Let’s say you are hired by a production company to develop and produce a new television pilot. In your employment contract, the term of your employment is open-ended but you understand that it’s a temporary gig. You will bill the production company based on a delivery schedule you create, but the work will require a lot of onsite participation, which means spending time both at the filming location as well as the production company’s office working with other employees on editing, music, and color correction. Your work schedule is not your own. You will not receive any other benefits and the agreement is silent on ownership over the work. In this scenario, do you look more like an employee or a contractor? If you said the latter, you are probably correct, but if you found those terms to make your employment status unclear, you would have a compelling argument.

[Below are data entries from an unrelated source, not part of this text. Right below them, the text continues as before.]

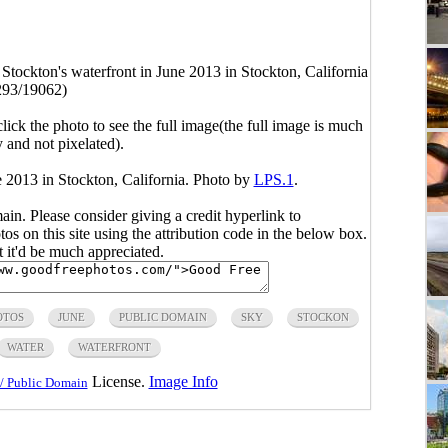
ockton's waterfront in June 2013 in Stockton, California
293/19062)
click the photo to see the full image(the full image is much
y and not pixelated).
 2013 in Stockton, California. Photo by
LPS.1
.
main. Please consider giving a credit hyperlink to
s on this site using the attribution code in the below box.
ut it'd be much appreciated.
OTOS
JUNE
PUBLIC DOMAIN
SKY
STOCKON
WATER
WATERFRONT
License.
Image Info
/ Public Domain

Luckily, there’s a really simple way around this possible ambiguity… just say which one you are! In your employment contract, make sure that it states clearly whether you are an employee (it will probably say you are an “at will employee”) or an independent contractor (in which case, the agreement will probably have language like this: “nothing in this agreement shall be construed by either party to create a permanent employer-employee relationship.”). To make matters easier, you can side-step the whole “is this a work for hire?” question by clearly stating which party will own the rights to the work when it’s completed. And yes, if you find employment terms to be unclear, you can ask the the employer to clarify those terms or you can submit revised language yourself.

My point is this: don’t just assume you’re an employee or an independent contractor. Ask the employer. It will save you lots of time and angst (and probably money) down the road if you know what you’re getting into when you’re getting into it.